Computer processing of CT detector data is necessary because the data correspond to mere projections of the subject structure along various different paths. The differences between the data along different paths, in relation to the spatial separation of the paths, provide an indirect representation of the interior structure of the subject. However, to obtain a recognizable view of that structure requires processing of the projection data from the detectors by a so-called reconstruction algorithm.
The image data representing a CT image are therefore the product of considerable computer processing applied to projection data collected by the detector array. This indirect relationship between image data and detector data distinguishes CT imaging from direct photographic imaging technologies. For example, a charge-coupled device (CCD) camera comprises an array of solid state photosites each detecting incident radiation (such as visible light) at a corresponding position. Such a camera produces an image in which each picture element ("pixel") directly corresponds to a photosite in the CCD array.
In contrast, a CT system produces images in which each pixel is reconstructed from data generated by many detectors. The image data representing the image therefore do not correspond directly to individual detectors in the detector array. Instead, each image pixel will typically include contributions from the projection data of all the detectors in the system.
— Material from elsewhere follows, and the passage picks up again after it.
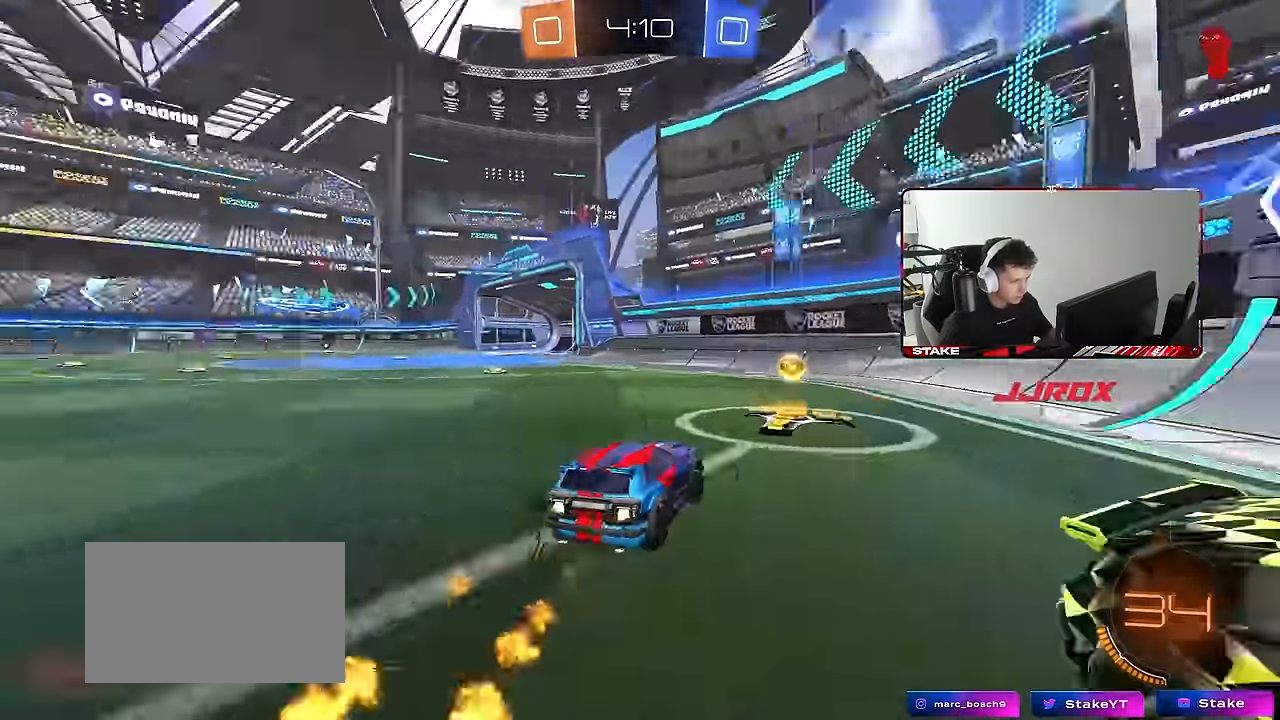
{"keys": ["w"], "mouse": ["left"], "events": [[50, "d", "down"], [133, "a", "down"], [133, "d", "up"], [133, "space", "up"], [366, "a", "up"]]}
The indirect relationship between image data and detector data seriously complicates the problem of recognizing the presence of a faulty detector in a CT system. The presence of a bad photosite in a CCD camera will generally be apparent from localized artifacts in the CCD image. In a CT image, however, the relationship between a bad detector and an image artifact caused by the bad detector is less direct. This is because the CT image has been generated through a reconstruction algorithm, which has combined the bad detector data together with the data from the other detectors in the detector array.
In current CT systems, constructed according to the existing third-generation architecture (to be described below), the existence of a bad detector shows up in the CT image as a so-called "ring" artifact. Trained CT technicians can readily identify such ring artifacts in a generated CT image. The location of the ring in the image will also typically provide some information about the location of the bad detector in the detector array.
Reliance on ad hoc visual inspection, however, leaves much to be desired for reliable and repeatable identification of bad CT detectors. Fourth generation systems currently under development are expected to avoid generating the ring artifacts upon which such inspection depends. Even for current systems, the reliability of visual inspection depends on the care and accuity with which individual CT images are inspected.
Moreover, current CT systems typically implement post-processing techniques to remove ring artifacts. These techniques reduce the local image distortion caused by the ring, but they also inevitably cause a loss of some relevant image information. The local image distortion of the ring artifact is also the image feature that makes the existence of a bad detector discernable by visual inspection of the image. Thus, post-processing to clean up CT images has the unfortunate side effect of making the existence of a bad detector even more difficult to identify.
In view of these problems, users of CT systems need a practical system and method for detecting the existence and location of a bad detector in a CT detector array. Such a system should provide reliable, repeatable monitoring of the detector data to determine whether the data contains a signature indicative of a bad detector. Preferably, such a system would perform its monitoring function in a background mode transparent to the normal operation of the CT system. Ideally, the monitoring system would alert a responsible party to the likely presence of a bad detector and would also estimate the position of the bad detector in the detector array.